Models
In 1995, le Carré said that the character of George Smiley was inspired by his one-time Lincoln College, Oxford tutor, the former Rev. Vivian Green — a renowned historian and author with an encyclopaedic knowledge. However, other than the thick spectacles and Green's habit of disappearing into a crowd, there were too many dissimilarities between the loquacious Green and the reticent Smiley to make this a clear match, and so other sources for Smiley continued to be named. It has been suggested that le Carré subconsciously took the name of his hero from special forces and intelligence officer Colonel David de Crespigny Smiley.

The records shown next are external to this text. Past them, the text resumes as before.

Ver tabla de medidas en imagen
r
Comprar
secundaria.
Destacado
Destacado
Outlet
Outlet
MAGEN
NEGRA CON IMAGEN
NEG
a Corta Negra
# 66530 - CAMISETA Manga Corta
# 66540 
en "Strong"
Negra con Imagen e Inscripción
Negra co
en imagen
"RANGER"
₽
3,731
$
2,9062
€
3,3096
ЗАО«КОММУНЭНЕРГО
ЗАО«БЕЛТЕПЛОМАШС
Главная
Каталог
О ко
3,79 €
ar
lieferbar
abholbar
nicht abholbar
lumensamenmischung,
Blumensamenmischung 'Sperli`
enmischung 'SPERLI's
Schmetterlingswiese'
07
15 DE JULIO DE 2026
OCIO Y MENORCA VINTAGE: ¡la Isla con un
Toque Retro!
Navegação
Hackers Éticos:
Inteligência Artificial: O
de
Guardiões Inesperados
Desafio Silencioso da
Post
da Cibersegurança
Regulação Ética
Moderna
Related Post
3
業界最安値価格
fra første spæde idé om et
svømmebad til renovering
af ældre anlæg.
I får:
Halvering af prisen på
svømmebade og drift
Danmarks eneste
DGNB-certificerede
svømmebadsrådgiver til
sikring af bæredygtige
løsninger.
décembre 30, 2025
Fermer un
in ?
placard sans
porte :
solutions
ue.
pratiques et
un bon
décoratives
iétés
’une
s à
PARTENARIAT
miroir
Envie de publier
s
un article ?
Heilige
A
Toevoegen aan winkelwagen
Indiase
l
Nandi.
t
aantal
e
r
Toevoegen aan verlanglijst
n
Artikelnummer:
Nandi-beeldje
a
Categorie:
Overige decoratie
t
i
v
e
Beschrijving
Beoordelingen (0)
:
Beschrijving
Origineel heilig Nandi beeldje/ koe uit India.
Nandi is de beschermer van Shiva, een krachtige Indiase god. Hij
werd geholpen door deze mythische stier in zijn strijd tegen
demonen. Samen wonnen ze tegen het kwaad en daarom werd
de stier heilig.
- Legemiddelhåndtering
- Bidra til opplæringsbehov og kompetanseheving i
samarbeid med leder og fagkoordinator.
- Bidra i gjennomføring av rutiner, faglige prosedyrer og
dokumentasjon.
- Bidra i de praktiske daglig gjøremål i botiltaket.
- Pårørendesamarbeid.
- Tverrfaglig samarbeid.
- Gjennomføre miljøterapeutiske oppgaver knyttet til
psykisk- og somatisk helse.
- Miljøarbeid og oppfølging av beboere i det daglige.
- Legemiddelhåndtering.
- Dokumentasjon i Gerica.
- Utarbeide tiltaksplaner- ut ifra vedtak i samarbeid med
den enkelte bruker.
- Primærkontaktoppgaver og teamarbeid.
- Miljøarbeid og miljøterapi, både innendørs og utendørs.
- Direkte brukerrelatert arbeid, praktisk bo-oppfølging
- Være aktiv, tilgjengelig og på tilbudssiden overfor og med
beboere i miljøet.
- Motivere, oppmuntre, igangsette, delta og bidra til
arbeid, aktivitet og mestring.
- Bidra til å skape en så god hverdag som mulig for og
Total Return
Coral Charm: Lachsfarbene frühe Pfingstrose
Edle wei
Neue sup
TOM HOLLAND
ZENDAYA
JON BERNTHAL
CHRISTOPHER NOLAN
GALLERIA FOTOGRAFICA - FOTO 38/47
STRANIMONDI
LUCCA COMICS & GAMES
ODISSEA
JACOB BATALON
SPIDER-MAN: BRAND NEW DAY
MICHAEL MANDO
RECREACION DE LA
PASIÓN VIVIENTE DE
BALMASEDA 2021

More commonly, it was rumoured that le Carré modelled the character on Sir Maurice Oldfield, a former head of British Intelligence, who physically resembled Smiley. Le Carré denied the rumours, citing the fact that Oldfield and he were not contemporaries, although he and Alec Guinness lunched with Oldfield when Guinness was researching the role of Smiley, and several of Oldfield's mannerisms of dress and behaviour were adopted by the actor for his performance.
Oldfield himself believed that, although Green probably inspired le Carré, the character of Smiley was primarily based on John Bingham, 7th Baron Clanmorris, who had been le Carré's boss when he originally joined MI5, prior to his career in MI6. In 1999, le Carré confirmed that Bingham was also an inspiration for Smiley, and in 2000 went further, writing in an introduction to a reissue of one of Bingham's novels that "He had been one of two men who had gone into the making of George Smiley. Nobody who knew John and the work he was doing could have missed the description of Smiley in my first novel".
Various le Carré works involve other characters resembling Bingham; the most notable is Jack Brotherhood in A Perfect Spy.